> **What is being asked**
Find the line with "Remove tnum for some type styles, due: Mar 15" and the line with "DEFU-1972, owner: AB -> SW" in the entries below; output exactly those two lines, every line between them, and no others.

(Record set begins)

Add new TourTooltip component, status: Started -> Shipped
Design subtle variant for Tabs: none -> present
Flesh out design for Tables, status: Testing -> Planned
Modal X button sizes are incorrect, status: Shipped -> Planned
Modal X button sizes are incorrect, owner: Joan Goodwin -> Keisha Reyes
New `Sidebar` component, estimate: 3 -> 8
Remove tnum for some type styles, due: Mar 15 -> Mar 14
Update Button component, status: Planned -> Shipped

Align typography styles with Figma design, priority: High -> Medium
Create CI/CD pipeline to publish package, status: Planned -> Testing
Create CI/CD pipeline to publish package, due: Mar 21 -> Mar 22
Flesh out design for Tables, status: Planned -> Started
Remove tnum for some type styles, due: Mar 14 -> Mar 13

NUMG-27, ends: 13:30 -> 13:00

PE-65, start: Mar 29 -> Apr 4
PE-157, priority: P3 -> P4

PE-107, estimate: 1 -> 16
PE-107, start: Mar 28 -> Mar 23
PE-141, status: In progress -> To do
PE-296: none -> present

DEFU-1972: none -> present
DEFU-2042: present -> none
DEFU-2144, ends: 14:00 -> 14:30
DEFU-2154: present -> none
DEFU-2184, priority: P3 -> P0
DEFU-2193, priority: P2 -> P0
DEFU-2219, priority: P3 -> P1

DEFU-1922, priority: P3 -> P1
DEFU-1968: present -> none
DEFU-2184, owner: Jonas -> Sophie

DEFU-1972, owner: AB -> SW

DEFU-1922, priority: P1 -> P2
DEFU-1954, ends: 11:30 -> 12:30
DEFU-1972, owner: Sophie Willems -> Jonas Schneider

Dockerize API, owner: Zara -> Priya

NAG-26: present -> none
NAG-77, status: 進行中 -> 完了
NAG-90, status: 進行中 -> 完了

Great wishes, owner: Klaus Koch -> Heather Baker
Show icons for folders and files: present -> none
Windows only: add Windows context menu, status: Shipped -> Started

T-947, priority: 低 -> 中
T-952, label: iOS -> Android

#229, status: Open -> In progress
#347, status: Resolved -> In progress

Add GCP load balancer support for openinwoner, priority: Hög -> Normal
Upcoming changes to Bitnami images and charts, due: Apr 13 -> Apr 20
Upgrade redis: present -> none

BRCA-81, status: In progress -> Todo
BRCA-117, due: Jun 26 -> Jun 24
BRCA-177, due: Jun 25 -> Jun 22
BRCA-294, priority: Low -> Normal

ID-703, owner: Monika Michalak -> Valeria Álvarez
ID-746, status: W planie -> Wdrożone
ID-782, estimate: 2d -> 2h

(Record set ends)

> **Written solution**
Remove tnum for some type styles, due: Mar 15 -> Mar 14
Update Button component, status: Planned -> Shipped

Align typography styles with Figma design, priority: High -> Medium
Create CI/CD pipeline to publish package, status: Planned -> Testing
Create CI/CD pipeline to publish package, due: Mar 21 -> Mar 22
Flesh out design for Tables, status: Planned -> Started
Remove tnum for some type styles, due: Mar 14 -> Mar 13

NUMG-27, ends: 13:30 -> 13:00

PE-65, start: Mar 29 -> Apr 4
PE-157, priority: P3 -> P4

PE-107, estimate: 1 -> 16
PE-107, start: Mar 28 -> Mar 23
PE-141, status: In progress -> To do
PE-296: none -> present

DEFU-1972: none -> present
DEFU-2042: present -> none
DEFU-2144, ends: 14:00 -> 14:30
DEFU-2154: present -> none
DEFU-2184, priority: P3 -> P0
DEFU-2193, priority: P2 -> P0
DEFU-2219, priority: P3 -> P1

DEFU-1922, priority: P3 -> P1
DEFU-1968: present -> none
DEFU-2184, owner: Jonas -> Sophie

DEFU-1972, owner: AB -> SW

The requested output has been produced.